The general principle to keep in mind is that holiday visitation REPLACES and takes precedence over normal orders. So if you have a weekend schedule, but a week split vacation schedule over Christmas, the week-split will control.

This also applies for holidays such as mother’s day or father’s day. It is common to have the father have Father’s day (or Father’s day weekend) and the mother have Mother’s day. This means that regardless of the weekend rotation, those holiday weekend belong to a specific parent, regardless of how the weekend falls.

There is normally no make-up time given for missed regular visitation due to a holiday schedule. This is because any inequities will even out over time, on balance. You may lose time one year and gain it the next due to how the holidays fall on the calendar.
It is also important to remember that at the end of a holiday schedule, the primary schedule immediately comes back into play. That means that occasionally a visit will be extended (a weekend falling right after Christmas vacation, for instance) or a period of visitation may be resumed part-way through if the visitation period overlaps the end of the vacation order.

It is important to talk these matters over with your ex in advance. You can work most issues out, and if you cannot, you can then talk to your attorneys to get the matter resolved before you have a fight over a holiday which can put a damper on what should be good times of the year.

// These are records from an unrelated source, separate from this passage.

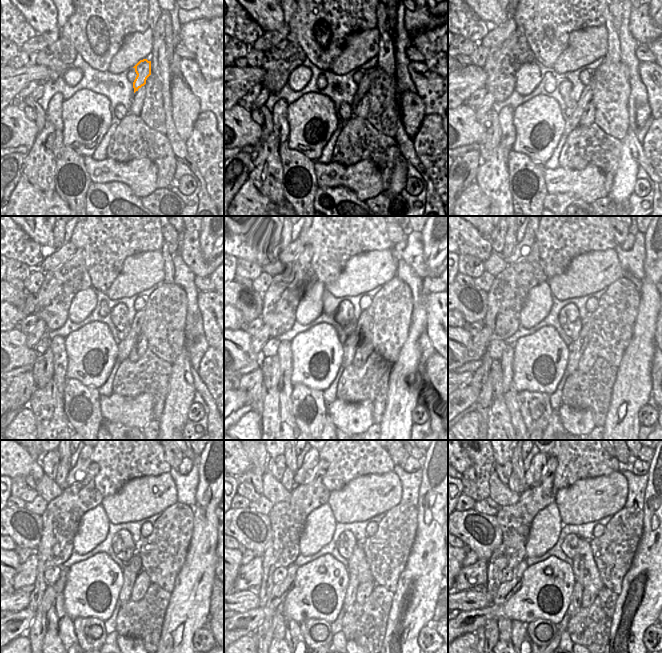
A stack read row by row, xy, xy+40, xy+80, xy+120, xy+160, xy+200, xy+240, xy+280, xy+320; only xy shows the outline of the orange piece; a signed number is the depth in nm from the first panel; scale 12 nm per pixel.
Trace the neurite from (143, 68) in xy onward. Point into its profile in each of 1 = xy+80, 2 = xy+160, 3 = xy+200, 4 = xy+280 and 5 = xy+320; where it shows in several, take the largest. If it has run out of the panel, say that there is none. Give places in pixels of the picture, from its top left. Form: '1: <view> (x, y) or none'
1: xy+80 (572, 122)
2: xy+160 (350, 347)
3: xy+200 (576, 348)
4: xy+280 (351, 593)
5: xy+320 (575, 604)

DISCLAIMER: All legal principles quoted are valid as of the date of writing in the State of California. However, you should NEVER base your actions on a legal article, blog, or internet story, as facts in real life are complicated. You should have your case evaluated by an attorney experienced in the area of law needed for your case. In addition, there are often exceptions and potential changes to results that occur due to facts that you may think are trivial or unimportant. This article should not be taken in any way as legal advice on your specific legal matter.